How to determine limits and continuity at for $f(x,y) = \frac{x^2 y}{x^4 + y^2}$for (x,y) ≠ (0,0) and f(0,0)=0 [closed]

I've just started to learn about multivariate function and limits and I'm not sure how to start of this question off.
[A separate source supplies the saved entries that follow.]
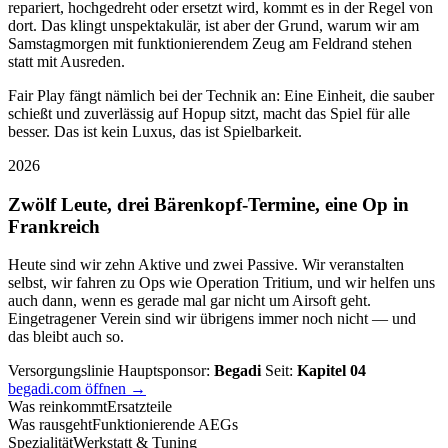
repariert, hochgedreht oder ersetzt wird, kommt es in der Regel von
dort. Das klingt unspektakulär, ist aber der Grund, warum wir am
Samstagmorgen mit funktionierendem Zeug am Feldrand stehen
statt mit Ausreden.
Fair Play fängt nämlich bei der Technik an: Eine Einheit, die sauber
schießt und zuverlässig auf Hopup sitzt, macht das Spiel für alle
besser. Das ist kein Luxus, das ist Spielbarkeit.
2026
Zwölf Leute, drei Bärenkopf-Termine, eine Op in
Frankreich
Heute sind wir zehn Aktive und zwei Passive. Wir veranstalten
selbst, wir fahren zu Ops wie Operation Tritium, und wir helfen uns
auch dann, wenn es gerade mal gar nicht um Airsoft geht.
Eingetragener Verein sind wir übrigens immer noch nicht — und
das bleibt auch so.
Versorgungslinie
Hauptsponsor:
Begadi
Seit:
Kapitel 04
begadi.com öffnen →
Was reinkommt
Ersatzteile
Was rausgeht
Funktionierende AEGs
Spezialität
Werkstatt & Tuning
I'm supposed to -

determine the limit of f(x,y) as x,y approaches (0,0) along the line y=mx for $$f(x,y) = \frac{x^2 y}{x^4 + y^2}$$ for (x,y) ≠ (0,0) and f(0,0)=0

determine whether it is continuous at (0,0).

Any tips or ideas on how to get started and figure this out would be appreciated

Solution 1:

Consider, the path $y=mx^{2}$ and approach towards the origin along $y=mx^2$.

Then, \begin{align}f(x, mx^2)&= \frac{x^2 (mx^2)}{x^4 + (mx^2)^2}\\ &=\frac{mx^4}{x^4(1+m^2)}\\ &=\frac{m}{1 + m^2} \end{align}

This implies the limit at $(0, 0) $ is path dependent, choosing different values of $m$ we get different limit.

But if a limit of a function of two variables exists at a point, then limit along all path exists and all are equal.

For continuity, choose a sequence $(\frac{1}{n}, \frac{1}{n^2}) $

Then, $ (\frac{1}{n}, \frac{1}{n^2})\to (0, 0) $

But, $f(\frac{1}{n}, \frac{1}{n^2})=\frac{1}{2} \neq f(0, 0) $

Hence, $f$ is not continuous at $(0, 0) $